Polo-like kinase 1 inhibitors differentiate triple-negative breast cancer towards a luminal cell fate

Plasticity delineates cancer subtypes with more or less favourable outcomes. In breast cancer, triple-negative is the subtype that lacks the expression of major differentiation markers (i.e. estrogen receptor [ER]), ant its high cellular plasticity results in higher aggressiveness and poor prognosis compared to other subtypes. Whether plasticity poses a vulnerability to cancer cells remains elusive. Here, we show that cancer cell plasticity can be exploited to differentiate triple-negative breast cancer. Using a high-throughput reporter drug screen with 9,501 compounds, we identify three polo-like kinase 1 (PLK1) inhibitors as major inducers of ER protein expression and downstream activity in triple-negative breast cancer cells via the transcription factor BATF. PLK1 inhibition upregulates a cell differentiation program characterized by increased DNA damage, mitotic arrest and ultimately cell death. Notably, cells surviving PLK1 inhibition have decreased tumorigenic potential, and targeting PLK1 in already established tumours reduces tumour growth both in cell line and patient-derived xenograft models. In addition, genes upregulated upon PLK1 inhibition are correlated with expression in normal breast tissue and confer better overall survival in breast cancer patients. Our results indicate that differentiation therapy based on PLK1 inhibition might be an alternative strategy to treat triple-negative breast cancer.

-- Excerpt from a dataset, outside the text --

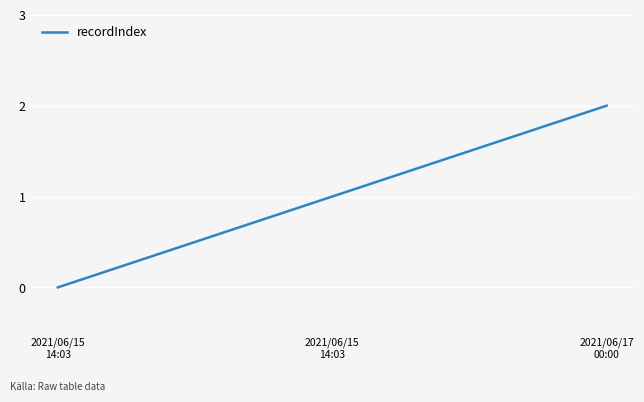

Reading left to right, what are all the values shown in this chart?

0	1	2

细胞可塑性可区分癌症亚型，并关联不同的预后结局。在乳腺癌中，三阴性乳腺癌（triple-negative breast cancer, TNBC）亚型缺乏主要分化标志物的表达，例如雌激素受体（estrogen receptor, ER）；相较于其他乳腺癌亚型，三阴性乳腺癌具有较高的细胞可塑性，因此侵袭性更强、预后更差。细胞可塑性是否会使癌细胞产生可靶向的脆弱性，目前仍不明确。本研究证实，可利用癌细胞的可塑性实现三阴性乳腺癌的分化诱导。通过针对9501种化合物的高通量报告基因药物筛选，我们发现三种polo样激酶1（polo-like kinase 1, PLK1）抑制剂可通过转录因子BATF，在三阴性乳腺癌细胞中显著诱导雌激素受体蛋白的表达及其下游通路活性。抑制PLK1可上调细胞分化程序，该程序以DNA损伤加剧、有丝分裂阻滞，并最终导致细胞死亡为特征。值得注意的是，经PLK1抑制处理后存活的癌细胞，其致瘤能力显著降低；在已建立的肿瘤模型中，靶向PLK1可在细胞系移植瘤和患者来源的异种移植瘤（patient-derived xenograft, PDX）模型中均抑制肿瘤生长。此外，PLK1抑制后上调的基因，其表达模式与正常乳腺组织的基因表达特征一致，且与乳腺癌患者更长的总生存期相关。本研究结果表明，基于PLK1抑制的分化疗法，或可成为治疗三阴性乳腺癌的新型策略。